Limit $(n^x)/x!$ as $x$ tends to $\infty$?

Question

I can't seem to derive $$\lim_{x \rightarrow \infty} \frac{n^{x}}{x!}$$ Any help appreciated

Answer 1

Since the Taylor Series for the exponential function, $$e^n=\sum_{x=0}^{\infty}\frac{n^x}{x!}$$ converges for any $n\in\Bbb R$, what can you say about $\lim_{x\to\infty}\frac{n^x}{x!}$?

Answer 2

HINT:

Show that $x!\ge (x/e)^{x}$. Hence, for $x>2en$

$$\frac{n^x}{x!}\le\frac{n^x}{(x/e)^x}=\left(\frac{en}{x}\right)^x\le \frac{1}{2^x}$$

SPOILER ALERT: Scroll over the highlighted area to reveal the solution

We will assume that $x\in \mathbb{N}$. This is not a restriction inasmuch as for $x\in \mathbb{R}$, $x!=\Gamma(x-1)$, where $\Gamma(x)$ is the Gamma function.

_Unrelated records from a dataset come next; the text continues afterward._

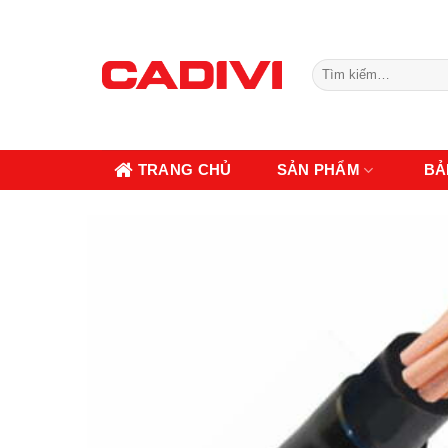
Skip
to
content
Tìm
kiếm:
TRANG CHỦ
SẢN PHẨM
BẢ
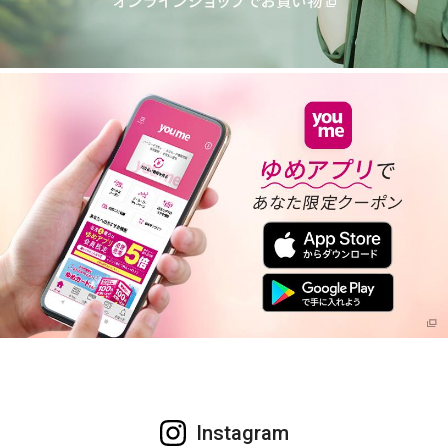
Instagram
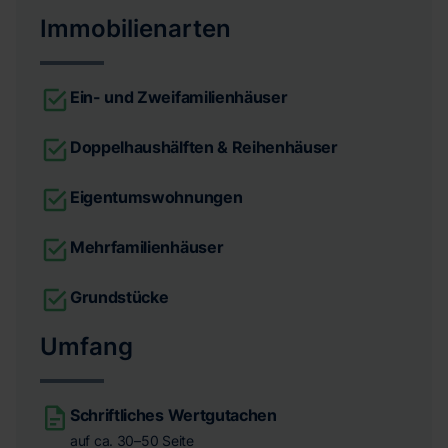
Immobilienarten
Ein- und Zweifamilienhäuser
Doppelhaushälften & Reihenhäuser
Eigentumswohnungen
Mehrfamilienhäuser
Grundstücke
Umfang
Schriftliches Wertgutachen
auf ca. 30–50 Seite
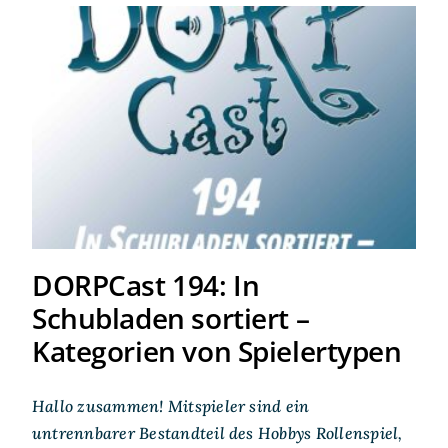
DORPCast 194: In
Schubladen sortiert –
Kategorien von Spielertypen
DORPCast 194: In
Schubladen sortiert –
Kategorien von Spielertypen
Hallo zusammen! Mitspieler sind ein
untrennbarer Bestandteil des Hobbys Rollenspiel,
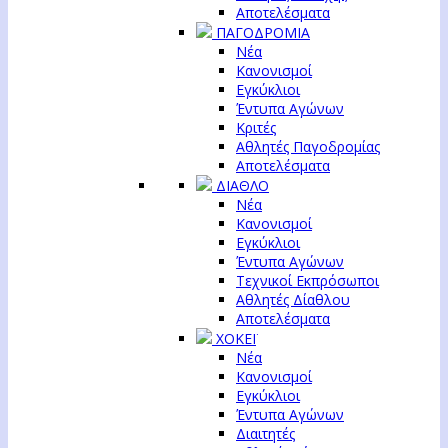
Αποτελέσματα
ΠΑΓΟΔΡΟΜΙΑ
Νέα
Κανονισμοί
Εγκύκλιοι
Έντυπα Αγώνων
Κριτές
Αθλητές Παγοδρομίας
Αποτελέσματα
ΔΙΑΘΛΟ
Νέα
Κανονισμοί
Εγκύκλιοι
Έντυπα Αγώνων
Τεχνικοί Εκπρόσωποι
Αθλητές Δίαθλου
Αποτελέσματα
ΧΟΚΕΪ
Νέα
Κανονισμοί
Εγκύκλιοι
Έντυπα Αγώνων
Διαιτητές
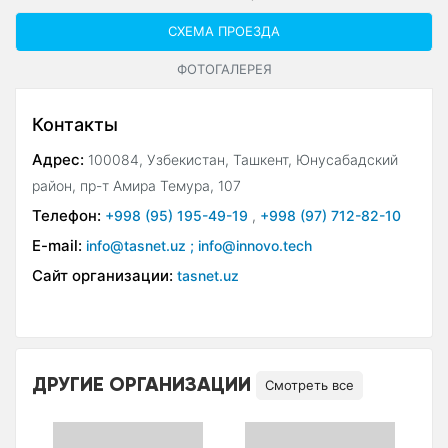
СХЕМА ПРОЕЗДА
ФОТОГАЛЕРЕЯ
Контакты
Адрес:
100084, Узбекистан, Ташкент, Юнусабадский
район, пр-т Амира Темура, 107
Телефон:
+998 (95) 195-49-19
,
+998 (97) 712-82-10
E-mail:
info@tasnet.uz ; info@innovo.tech
Сайт организации:
tasnet.uz
ДРУГИЕ ОРГАНИЗАЦИИ
Смотреть все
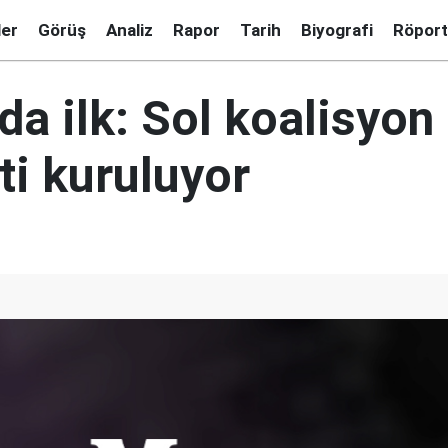
ler
Görüş
Analiz
Rapor
Tarih
Biyografi
Röport
da ilk: Sol koalisyon
i kuruluyor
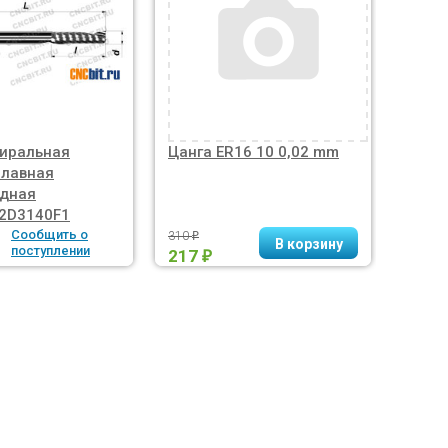
иральная
Цанга ER16 10 0,02 mm
Цанга
плавная
mm
одная
2D3140F1
Сообщить о
310
₽
861
поступлении
217
₽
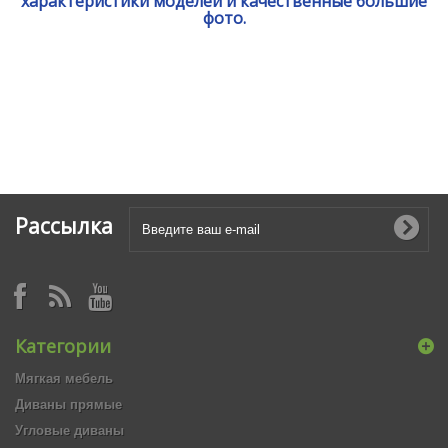
характеристики моделей и качественные большие
фото.
Рассылка
Категории
Мягкая мебель
Диваны прямые
Угловые диваны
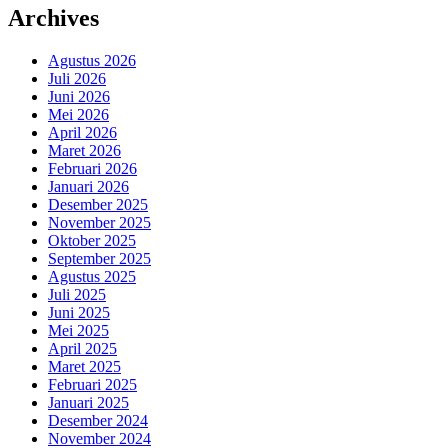
Archives
Agustus 2026
Juli 2026
Juni 2026
Mei 2026
April 2026
Maret 2026
Februari 2026
Januari 2026
Desember 2025
November 2025
Oktober 2025
September 2025
Agustus 2025
Juli 2025
Juni 2025
Mei 2025
April 2025
Maret 2025
Februari 2025
Januari 2025
Desember 2024
November 2024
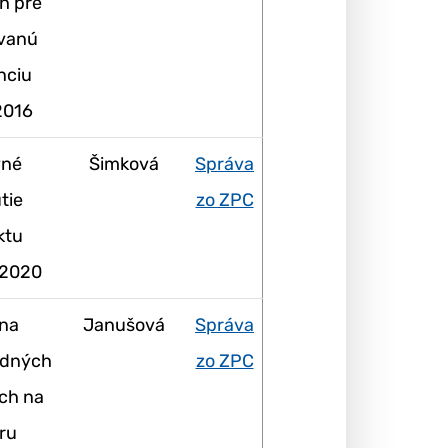
h pre
ovanú
nciu
2016
vné
Šimková
Správa
tie
zo ZPC
ktu
2020
na
Janušová
Správa
odných
zo ZPC
ch na
ru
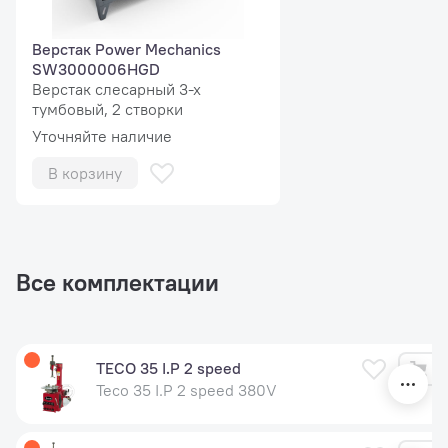
Верстак Power Mechanics
SW3000006HGD
Верстак слесарный 3-х
тумбовый, 2 створки
Уточняйте наличие
В корзину
Все комплектации
С
TECO 35 I.P 2 speed
Teco 35 I.P 2 speed 380V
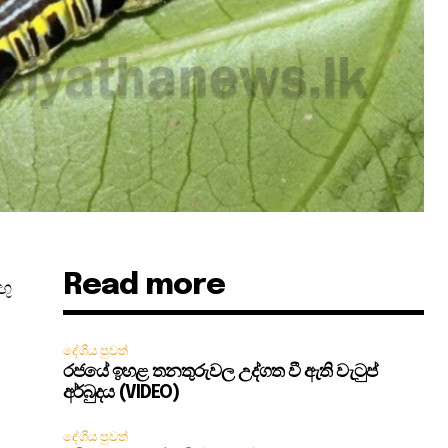
Read more
ඟු
දේශීය පුවත්
රජයේ ඉහළ තනතුරුවල උද්ගත වී ඇති වැටුප්
අර්බුදය (VIDEO)
දේශීය පුවත්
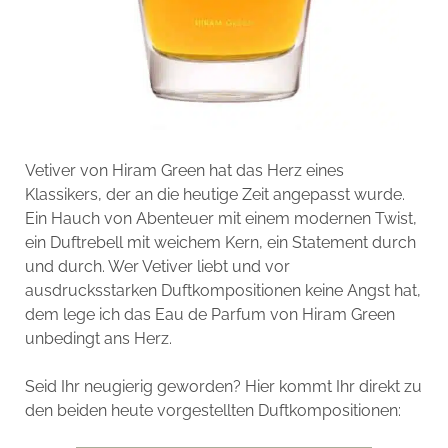
Vetiver von Hiram Green hat das Herz eines
Klassikers, der an die heutige Zeit angepasst wurde.
Ein Hauch von Abenteuer mit einem modernen Twist,
ein Duftrebell mit weichem Kern, ein Statement durch
und durch. Wer Vetiver liebt und vor
ausdrucksstarken Duftkompositionen keine Angst hat,
dem lege ich das Eau de Parfum von Hiram Green
unbedingt ans Herz.
Seid Ihr neugierig geworden? Hier kommt Ihr direkt zu
den beiden heute vorgestellten Duftkompositionen:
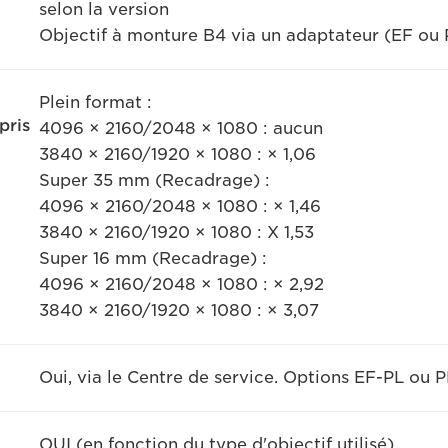
selon la version
Objectif à monture B4 via un adaptateur (EF ou 
Plein format :
pris
4096 × 2160/2048 × 1080 : aucun
3840 × 2160/1920 × 1080 : × 1,06
Super 35 mm (Recadrage) :
4096 × 2160/2048 × 1080 : × 1,46
3840 × 2160/1920 × 1080 : X 1,53
Super 16 mm (Recadrage) :
4096 × 2160/2048 × 1080 : × 2,92
3840 × 2160/1920 × 1080 : × 3,07
Oui, via le Centre de service. Options EF-PL ou 
OUI (en fonction du type d'objectif utilisé)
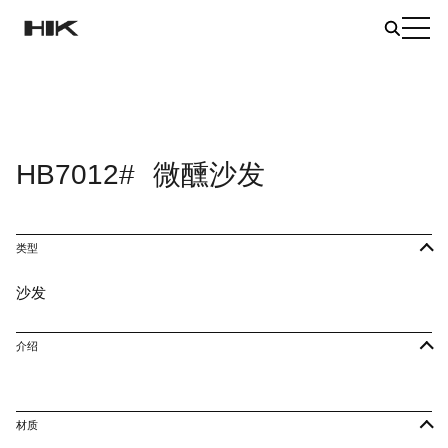
HB7012#
微醺沙发
类型
沙发
介绍
材质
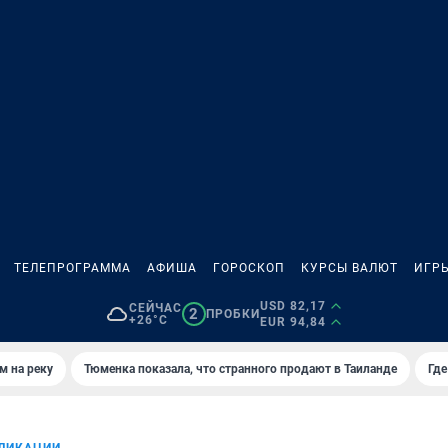
ТЕЛЕПРОГРАММА
АФИША
ГОРОСКОП
КУРСЫ ВАЛЮТ
ИГР
USD 82,17
СЕЙЧАС
2
ПРОБКИ
+26°C
EUR 94,84
м на реку
Тюменка показала, что странного продают в Таиланде
Где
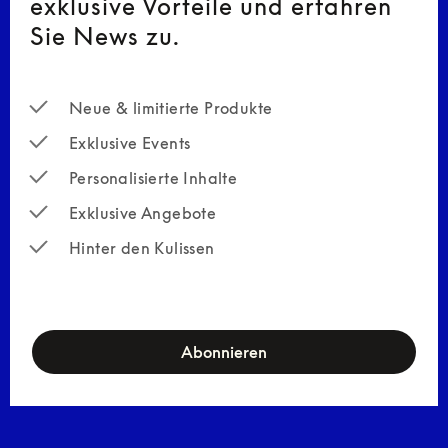
exklusive Vorteile und erfahren
Sie News zu.
Neue & limitierte Produkte
Exklusive Events
Personalisierte Inhalte
Exklusive Angebote
Hinter den Kulissen
newsletter-form
Abonnieren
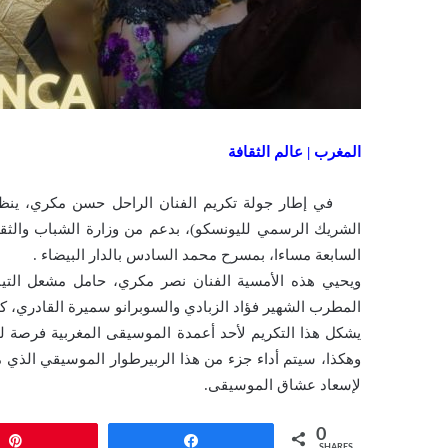
المغرب | عالم الثقافة
في إطار جولة تكريم الفنان الراحل حسن مكري، ينظ
السابعة مساءا، بمسرح محمد السادس بالدار البيضاء .
ويحيي هذه الأمسية الفنان نصر مكري، حامل مشعل التيا
المطرب الشهير فؤاد الزبادي والسوبرانو سميرة القادري،
يشكل هذا التكريم لأحد أعمدة الموسيقى المغربية فرصة لت
لإسعاد عشاق الموسيقى.
0
Pin
Share
SHARES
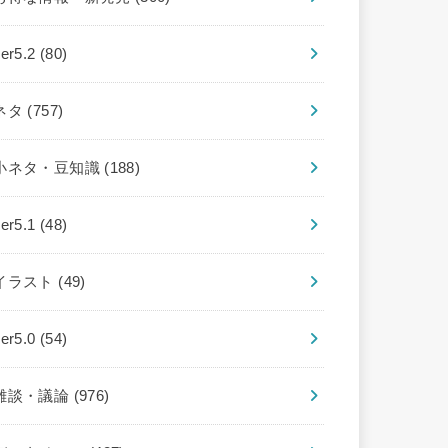
ver5.2
(80)
ネタ
(757)
小ネタ・豆知識
(188)
ver5.1
(48)
イラスト
(49)
ver5.0
(54)
雑談・議論
(976)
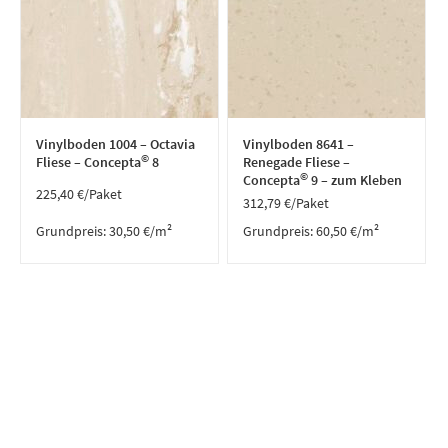
Vinylboden 1004 – Octavia
Vinylboden 8641 –
©
Fliese – Concepta
8
Renegade Fliese –
©
Concepta
9 – zum Kleben
225,40
€
/Paket
312,79
€
/Paket
Grundpreis:
30,50
€
/
m²
Grundpreis:
60,50
€
/
m²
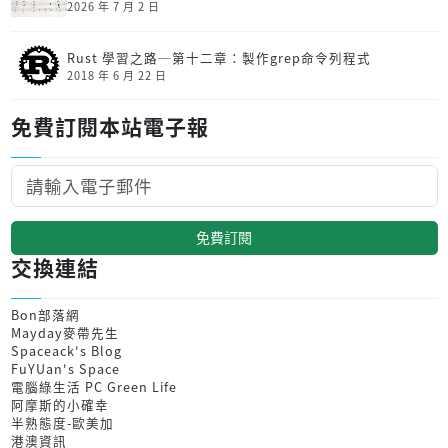
2026 年 7 月 2 日
Rust 學習之路─第十二章：製作grep命令列程式
2018 年 6 月 22 日
免費訂閱本站電子報
免費訂閱
交換連結
Bon部落網
Mayday麥帶先生
Spaceack's Blog
FuYUan's Space
電腦綠生活 PC Green Life
阿摩斯的小確幸
半熟態度-歐美加
港澳資訊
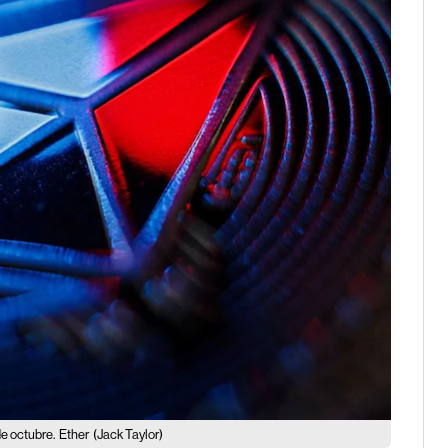
de octubre.
Ether
(Jack Taylor)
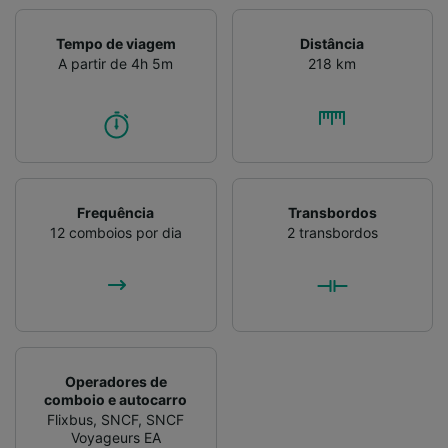
Tempo de viagem
Distância
A partir de 4h 5m
218 km
Frequência
Transbordos
12 comboios por dia
2 transbordos
Operadores de
comboio e autocarro
Flixbus
,
SNCF
,
SNCF
Voyageurs EA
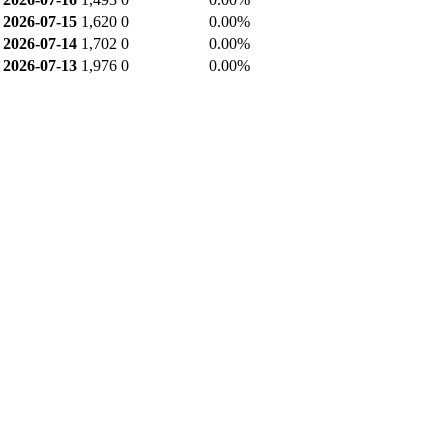
2026-07-15
1,620
0
0.00%
2026-07-14
1,702
0
0.00%
2026-07-13
1,976
0
0.00%
2026-07-10
1,520
0
0.00%
2026-07-09
1,300
0
0.00%
2026-07-08
1,295
0
0.00%
2026-07-07
1,220
0
0.00%
업종 내 비교
엔터테인먼트 업종(50개) 연간 기준
항목
현재 종목
업종 평균
업종 내 순위
시가총액
323.799
3,439.86
34위
PER(최근4분기)
-0.384
8.31
23위
PBR
0.221
0.87
45위
ROE(최근4분기)
-71.278
-10.8
48위
배당수익률(최근연도)
-
-
-위
영업이익률(최근연도)
0.816
-10.97
24위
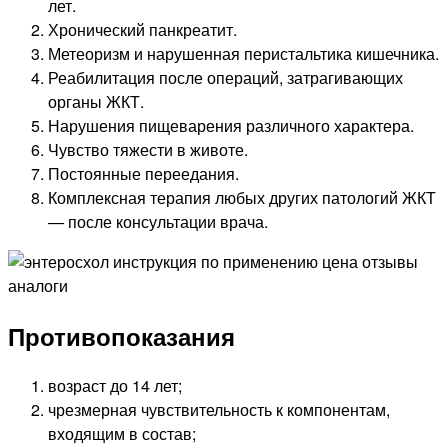
лет.
Хронический панкреатит.
Метеоризм и нарушенная перистальтика кишечника.
Реабилитация после операций, затрагивающих
органы ЖКТ.
Нарушения пищеварения различного характера.
Чувство тяжести в животе.
Постоянные переедания.
Комплексная терапия любых других патологий ЖКТ
— после консультации врача.
Противопоказания
возраст до 14 лет;
чрезмерная чувствительность к компонентам,
входящим в состав;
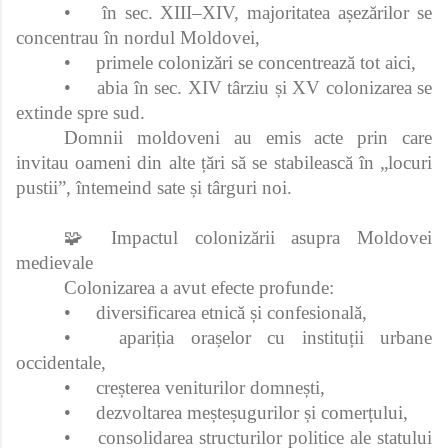
•
în sec. XIII–XIV, majoritatea așezărilor se
concentrau în nordul Moldovei,
•
primele colonizări se concentrează tot aici,
•
abia în sec. XIV târziu și XV colonizarea se
extinde spre sud.
Domnii moldoveni au emis acte prin care
invitau oameni din alte țări să se stabilească în „locuri
pustii”, întemeind sate și târguri noi.
🧩 Impactul colonizării asupra Moldovei
medievale
Colonizarea a avut efecte profunde:
•
diversificarea etnică și confesională,
•
apariția orașelor cu instituții urbane
occidentale,
•
creșterea veniturilor domnești,
•
dezvoltarea meșteșugurilor și comerțului,
•
consolidarea structurilor politice ale statului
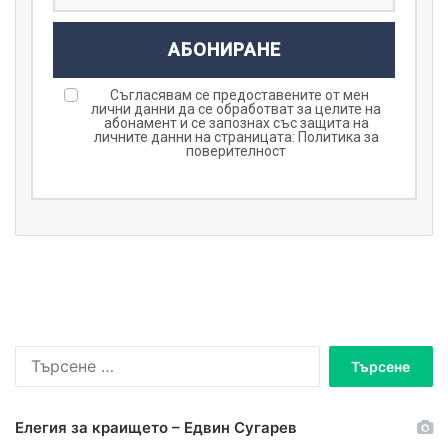
АБОНИРАНЕ
Съгласявам се предоставените от мен
лични данни да се обработват за целите на
абонамент и се запознах със защита на
личните данни на страницата:
Политика за
поверителност
Т
ъ
р
с
Елегия за краището – Едвин Сугарев
е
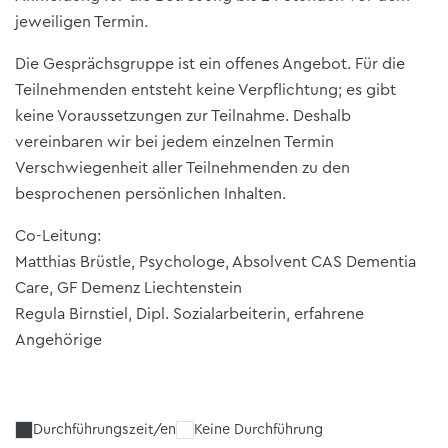
jeweiligen Termin.
Die Gesprächsgruppe ist ein offenes Angebot. Für die
Teilnehmenden entsteht keine Verpflichtung; es gibt
keine Voraussetzungen zur Teilnahme. Deshalb
vereinbaren wir bei jedem einzelnen Termin
Verschwiegenheit aller Teilnehmenden zu den
besprochenen persönlichen Inhalten.
Co-Leitung:
Matthias Brüstle, Psychologe, Absolvent CAS Dementia
Care, GF Demenz Liechtenstein
Regula Birnstiel, Dipl. Sozialarbeiterin, erfahrene
Angehörige
Durchführungszeit/en
Keine Durchführung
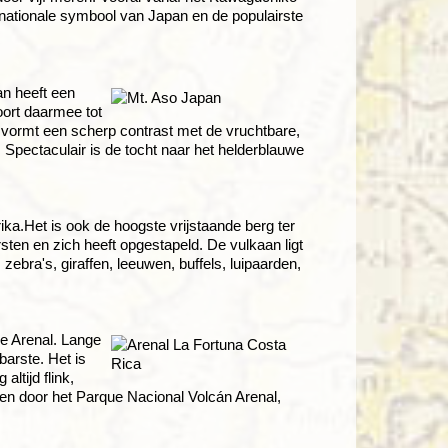
 nationale symbool van Japan en de populairste
n heeft een
oort daarmee tot
p, vormt een scherp contrast met de vruchtbare,
Spectaculair is de tocht naar het helderblauwe
ka.Het is ook de hoogste vrijstaande berg ter
sten en zich heeft opgestapeld. De vulkaan ligt
 zebra's, giraffen, leeuwen, buffels, luipaarden,
de Arenal. Lange
barste. Het is
ltijd flink,
en door het
Parque Nacional Volcán Arenal,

To show that $x!\ge (x/e)$, we write $$\begin{align}\log(x!)&= \sum_{k=1}^{x}\log(k)\\\\&=\sum_{k=1}^{x}\log(k/x)+x\log(x)\\\\&=x\log(x)+x\underbrace{\left(\frac{1}{x}\sum_{k=1}^{x}\log(k/x)\right)}_{\text{Riemann Sum for }\,\,\int_0^1 \log(x)\,dx=-1}\\\\&\ge x\log(x/e)-x\\\\&=\log\left((x/e)^x\right) \end{align}$$whence we have the inequality $x!\ge (x/e)^x$ as was to be shown.